We do not know how many of these creatures God made, nor how long they remained in the Paradisal state. ...

Yes, we do. Trent, Session V, makes it clear that the sin we all bear the consequences of was committed by one man, precisely as St. Paul also made clear, so we have a Bible text telling us, God created exactly two of these creatures. And we know they fell before they conceived Cain.

I am an ex of those who took C. S. Lewis as the utmost orthodoxy, I am now a Catholic. And I am very glad this allows me to be unabashedly a Fundie.

However, Haydock had, like Homer, moments of nodding:

It is not material whether the sun turn round the earth, or the contrary. H.

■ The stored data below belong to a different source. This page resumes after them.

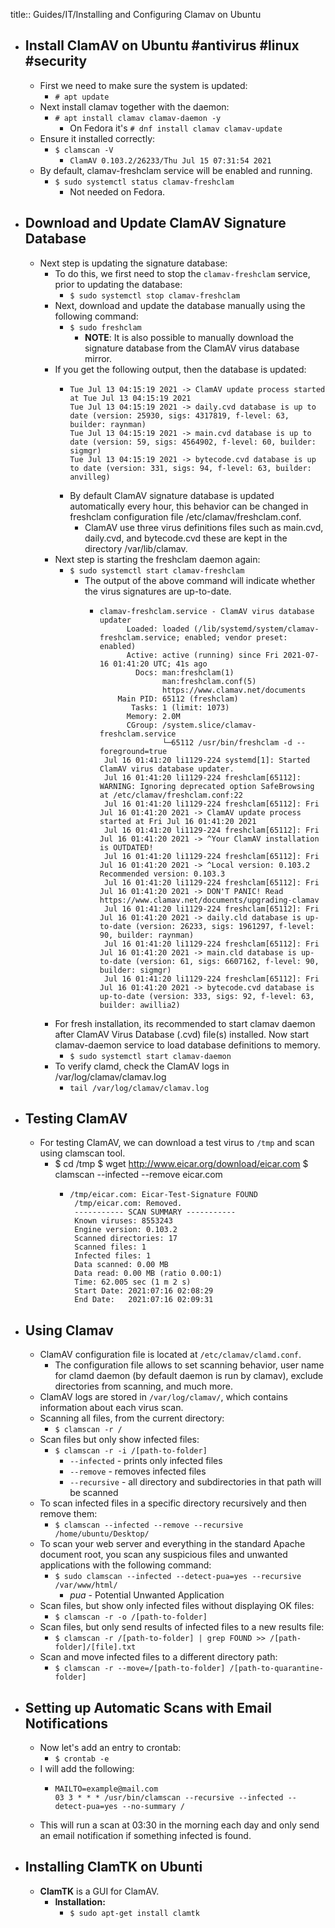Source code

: title:: Guides/IT/Installing and Configuring Clamav on Ubuntu

- ## Install ClamAV on Ubuntu #antivirus #linux #security
	- First we need to make sure the system is updated:
		- `# apt update`
	- Next install clamav together with the daemon:
		- `# apt install clamav clamav-daemon -y`
			- On Fedora it's `# dnf install clamav clamav-update`
	- Ensure it installed correctly:
		- `$ clamscan -V`
			- `ClamAV 0.103.2/26233/Thu Jul 15 07:31:54 2021`
	- By default, clamav-freshclam service will be enabled and running.
		- `$ sudo systemctl status clamav-freshclam`
			- Not needed on Fedora.
- ## Download and Update ClamAV Signature Database
	- Next step is updating the signature database:
		- To do this, we first need to stop the `clamav-freshclam` service, prior to updating the database:
			- `$ sudo systemctl stop clamav-freshclam`
		- Next, download and update the database manually using the following command:
			- `$ sudo freshclam`
				- **NOTE**: It is also possible to manually download the signature database from the ClamAV virus database mirror.
		- If you get the following output, then the database is updated:
			- ```
			  Tue Jul 13 04:15:19 2021 -> ClamAV update process started at Tue Jul 13 04:15:19 2021 
			  Tue Jul 13 04:15:19 2021 -> daily.cvd database is up to date (version: 25930, sigs: 4317819, f-level: 63, builder: raynman) 
			  Tue Jul 13 04:15:19 2021 -> main.cvd database is up to date (version: 59, sigs: 4564902, f-level: 60, builder: sigmgr) 
			  Tue Jul 13 04:15:19 2021 -> bytecode.cvd database is up to date (version: 331, sigs: 94, f-level: 63, builder: anvilleg)
			  ```
			- By default ClamAV signature database is updated automatically every hour, this behavior can be changed in freshclam configuration file /etc/clamav/freshclam.conf.
				- ClamAV use three virus definitions files such as main.cvd, daily.cvd, and bytecode.cvd these are kept in the directory /var/lib/clamav.
		- Next step is starting the freshclam daemon again:
			- `$ sudo systemctl start clamav-freshclam`
				- The output of the above command will indicate whether the virus signatures are up-to-date.
					- ```
					  clamav-freshclam.service - ClamAV virus database updater
					        Loaded: loaded (/lib/systemd/system/clamav-freshclam.service; enabled; vendor preset: enabled)
					        Active: active (running) since Fri 2021-07-16 01:41:20 UTC; 41s ago
					          Docs: man:freshclam(1)
					                man:freshclam.conf(5)
					                https://www.clamav.net/documents
					      Main PID: 65112 (freshclam)
					         Tasks: 1 (limit: 1073)
					        Memory: 2.0M
					        CGroup: /system.slice/clamav-freshclam.service
					                └─65112 /usr/bin/freshclam -d --foreground=true
					   Jul 16 01:41:20 li1129-224 systemd[1]: Started ClamAV virus database updater.
					   Jul 16 01:41:20 li1129-224 freshclam[65112]: WARNING: Ignoring deprecated option SafeBrowsing at /etc/clamav/freshclam.conf:22
					   Jul 16 01:41:20 li1129-224 freshclam[65112]: Fri Jul 16 01:41:20 2021 -> ClamAV update process started at Fri Jul 16 01:41:20 2021
					   Jul 16 01:41:20 li1129-224 freshclam[65112]: Fri Jul 16 01:41:20 2021 -> ^Your ClamAV installation is OUTDATED!
					   Jul 16 01:41:20 li1129-224 freshclam[65112]: Fri Jul 16 01:41:20 2021 -> ^Local version: 0.103.2 Recommended version: 0.103.3
					   Jul 16 01:41:20 li1129-224 freshclam[65112]: Fri Jul 16 01:41:20 2021 -> DON'T PANIC! Read https://www.clamav.net/documents/upgrading-clamav
					   Jul 16 01:41:20 li1129-224 freshclam[65112]: Fri Jul 16 01:41:20 2021 -> daily.cld database is up-to-date (version: 26233, sigs: 1961297, f-level: 90, builder: raynman)
					   Jul 16 01:41:20 li1129-224 freshclam[65112]: Fri Jul 16 01:41:20 2021 -> main.cld database is up-to-date (version: 61, sigs: 6607162, f-level: 90, builder: sigmgr)
					   Jul 16 01:41:20 li1129-224 freshclam[65112]: Fri Jul 16 01:41:20 2021 -> bytecode.cvd database is up-to-date (version: 333, sigs: 92, f-level: 63, builder: awillia2)
					  ```
		- For fresh installation, its recommended to start clamav daemon after ClamAV Virus Database (.cvd) file(s) installed. Now start clamav-daemon service to load database definitions to memory.
			- `$ sudo systemctl start clamav-daemon`
		- To verify clamd, check the ClamAV logs in /var/log/clamav/clamav.log
			- `tail /var/log/clamav/clamav.log`
- ## Testing ClamAV
	- For testing ClamAV, we can download a test virus to `/tmp` and scan using clamscan tool.
		- $ cd /tmp
		  $ wget http://www.eicar.org/download/eicar.com
		  $ clamscan --infected --remove eicar.com
			- ```
			  /tmp/eicar.com: Eicar-Test-Signature FOUND
			   /tmp/eicar.com: Removed.
			   ----------- SCAN SUMMARY -----------
			   Known viruses: 8553243
			   Engine version: 0.103.2
			   Scanned directories: 17
			   Scanned files: 1
			   Infected files: 1
			   Data scanned: 0.00 MB
			   Data read: 0.00 MB (ratio 0.00:1)
			   Time: 62.005 sec (1 m 2 s)
			   Start Date: 2021:07:16 02:08:29
			   End Date:   2021:07:16 02:09:31
			  ```
- ## Using Clamav
	- ClamAV configuration file is located at `/etc/clamav/clamd.conf`.
		- The configuration file allows to set scanning behavior, user name for clamd daemon (by default daemon is run by clamav), exclude directories from scanning, and much more.
	- ClamAV logs are stored in `/var/log/clamav/`, which contains information about each virus scan.
	- Scanning all files, from the current directory:
		- `$ clamscan -r /`
	- Scan files but only show infected files:
		- `$ clamscan -r -i /[path-to-folder]`
			- `--infected` - prints only infected files
			- `--remove` - removes infected files
			- `--recursive` - all directory and subdirectories in that path will be scanned
	- To scan infected files in a specific directory recursively and then remove them:
		- `$ clamscan --infected --remove --recursive /home/ubuntu/Desktop/`
	- To scan your web server and everything in the standard Apache document root, you scan any suspicious files and unwanted applications with the following command:
		- `$ sudo clamscan --infected --detect-pua=yes --recursive /var/www/html/`
			- _pua_ - Potential Unwanted Application
	- Scan files, but show only infected files without displaying OK files:
		- `$ clamscan -r -o /[path-to-folder]`
	- Scan files, but only send results of infected files to a new results file:
		- `$ clamscan -r /[path-to-folder] | grep FOUND >> /[path-folder]/[file].txt`
	- Scan and move infected files to a different directory path:
		- `$ clamscan -r --move=/[path-to-folder] /[path-to-quarantine-folder]`
- ## Setting up Automatic Scans with Email Notifications
	- Now let's add an entry to crontab:
		- `$ crontab -e`
	- I will add the following:
		- ```
		  MAILTO=example@mail.com
		  03 3 * * * /usr/bin/clamscan --recursive --infected --detect-pua=yes --no-summary /
		  ```
	- This will run a scan at 03:30 in the morning each day and only send an email notification if something infected is found.
- ## Installing ClamTK on Ubunti
	- **ClamTK** is a GUI for ClamAV.
		- **Installation:**
			- `$ sudo apt-get install clamtk`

From the Josue 10:12 comment. Yes, it is, since the words "Move not, O sun, toward Gabaon, nor thou, O moon, toward the valley of Ajalon," are not simple narrative, where a phenomenal language could be used, but the words of a miracle worker, where he must be assumed to adress the entity that shall miraculously change normal natural behaviour.

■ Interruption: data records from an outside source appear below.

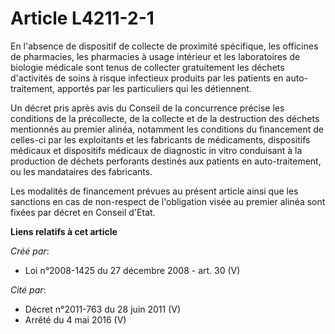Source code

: # Article L4211-2-1

En l'absence de dispositif de collecte de proximité spécifique, les officines de pharmacies, les pharmacies à usage intérieur
et les laboratoires de biologie médicale sont tenus de collecter gratuitement les déchets d'activités de soins à risque
infectieux produits par les patients en auto-traitement, apportés par les particuliers qui les détiennent. 

Un décret pris après avis du Conseil de la concurrence précise les conditions de la précollecte, de la collecte et de la
destruction des déchets mentionnés au premier alinéa, notamment les conditions du financement de celles-ci par les
exploitants et les fabricants de médicaments, dispositifs médicaux et dispositifs médicaux de diagnostic in vitro conduisant
à la production de déchets perforants destinés aux patients en auto-traitement, ou les mandataires des fabricants. 

Les modalités de financement prévues au présent article ainsi que les sanctions en cas de non-respect de l'obligation visée
au premier alinéa sont fixées par décret en Conseil d'Etat.

**Liens relatifs à cet article**

_Créé par_:

  - Loi n°2008-1425 du 27 décembre 2008 - art. 30 (V)

_Cité par_:

  - Décret n°2011-763 du 28 juin 2011 (V)
  - Arrêté du 4 mai 2016 (V)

But I am thankful I had C. S. Lewis rather than John Shelby Spong and rather than an Adventist as a teacher about orthodoxy before I turned to Catholicism for it. There are worse examples of praeparatio evangelica.

Hans Georg Lundahl
Wednesday of Holy Week

* I watch the video with French automated translation, impossible to get rid of, but suppose the title "La revue biblique de C. S. Lewis" means "The C. S. Lewis Bible" or perhaps "The C. S. Lewis Study Bible".
** 1963 + 45 < 2008 or early 2009, which would be when the first edition is from.
*** Certain people would differ : if you ditch Freud (as he did), you obviously think you are a better expert in psychology than Freud, they would say. I judge that after how they deal with me.
° He may not have used the "Apocrypha section" when doing so, but if he did, this would land him at 1184 days with lectio continua, as that is the number of chapters in a Catholic Bible. 3.24 years. He probably started over again, time after time and used different languages (King James, Vulgate, LXX with Greek NT) - as far as I know, Hebrew was not among his languages, Latin and Greek most certainly were.
°° I think Carmelites are a mendicant order and as such have no abbotts or abbesses.


Hans Georg Lundahl said...

I had brought up the Haydock Bible in an answer to Ray Comfort as well:

Assorted retorts from yahoo boards and elsewhere : Reasoned Answer to Ray Comfort

While it is from April 1st, I make it clear in it that my April Fools Joke on that day was another article, a celebration of atheism.

Hans Georg Lundahl said...

The video says, erroneously, that CSL when doing theology takes a Calvinistic view - false at least for freewill and grace. By the way, he was an Anglican, but those do count Calvin as one of the Reformers.